> **Exercise prompt**
Reproduce the text from the start of the material up to and including the line with "r le trafic web". Leave the pictures out of your answer.

○ ○ ○

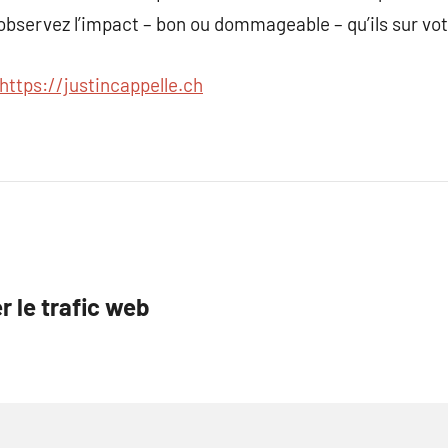
observez l’impact – bon ou dommageable – qu’ils sur vo
https://justincappelle.ch
r le trafic web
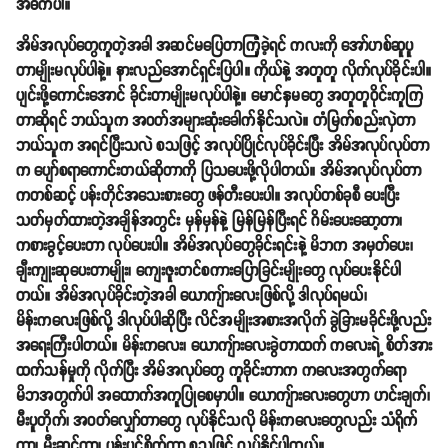
အဓိကပါ။
အိမ်အလုပ်တွေကူတဲ့အခါ အဆင်မပြေတာကြုံခဲ့ရင် ကလးကို အော်ဟစ်ဆူပူ
တာမျိုးမလုပ်ပါနဲ့။ နားလည်အောင်ရှင်းပြပါ။ ကိုယ်နဲ့ အတူတူ လိုက်လုပ်ခိုင်းပါ။
ပျင်းဖို့ကောင်းအောင် ခိုင်းတာမျိုးမလုပ်ပါနဲ့။ မောင်နှမတွေ အတူတူဝိုင်းကူကြ
တာဆိုရင် ဘယ်သူက အဝတ်အများဆုံးခေါက်နိုင်သလဲ။ တံမြက်စည်းလှဲတာ
ဘယ်သူက အရင်ပြီးသလဲ စသဖြင့် အလုပ်ပြိုင်လုပ်ခိုင်းပြီး အိမ်အလုပ်လုပ်တာ
က ပျော်စရာကောင်းတယ်ဆိုတာကို ပြသပေးဖို့လိုပါတယ်။ အိမ်အလုပ်လုပ်တာ
ကတစ်ဆင့် ပန်းတိုင်အသေးစားတွေ ဖန်တီးပေးပါ။ အလုပ်တစ်ခုစီ ပေးပြီး
သတ်မှတ်ထားတဲ့အချိန်အတွင်း မှန်မှန်နဲ့ မြန်မြန်ပြီးရင် ဂိမ်းပေးဆော့တာ၊
ကစားခွင့်ပေးတာ လုပ်ပေးပါ။ အိမ်အလုပ်တွေခိုင်းရင်းနဲ့ မိဘက အမှတ်ပေး၊
ချီးကျုးဆုပေးတာမျိုး၊ ကျေးဇူးတင်စကားပြောခြင်းမျိုးတွေ လုပ်ပေးနိုင်ပါ
တယ်။ အိမ်အလုပ်ခိုင်းတဲ့အခါ ယောကျ်ားလေးဖြစ်လို့ ဒါလုပ်ရမယ်၊
မိန်းကလေးဖြစ်လို့ ဒါလုပ်ပါဆိုပြီး လိင်အမျိုးအစားအလိုက် ခွဲခြားမခိုင်းဖို့လည်း
အရေးကြီးပါတယ်။ မိန်းကလေး၊ ယောကျ်ားလေးခွဲတာထက် ကလေးရဲ့ စိတ်အား
ထက်သန်မှုကို လိုက်ပြီး အိမ်အလုပ်တွေ ကူခိုင်းတာက ကလေးအတွက်ရော
မိဘအတွက်ပါ အထောက်အကူပြုစေမှာပါ။ ယောကျ်ားလေးတွေဟာ ဟင်းချက်၊
မီးပူတိုက်၊ အဝတ်လျှော်တာတွေ လုပ်နိုင်သလို မိန်းကလေးတွေလည်း သံရိုက်
တာ၊ မီးဆင်တာ၊ ပန်းပင်စိုက်တာ စသဖြင့် လုပ်နိုင်ပါတယ်။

○ ○ ○

> **Exercise response**
observez l’impact – bon ou dommageable – qu’ils sur vo
https://justincappelle.ch
r le trafic web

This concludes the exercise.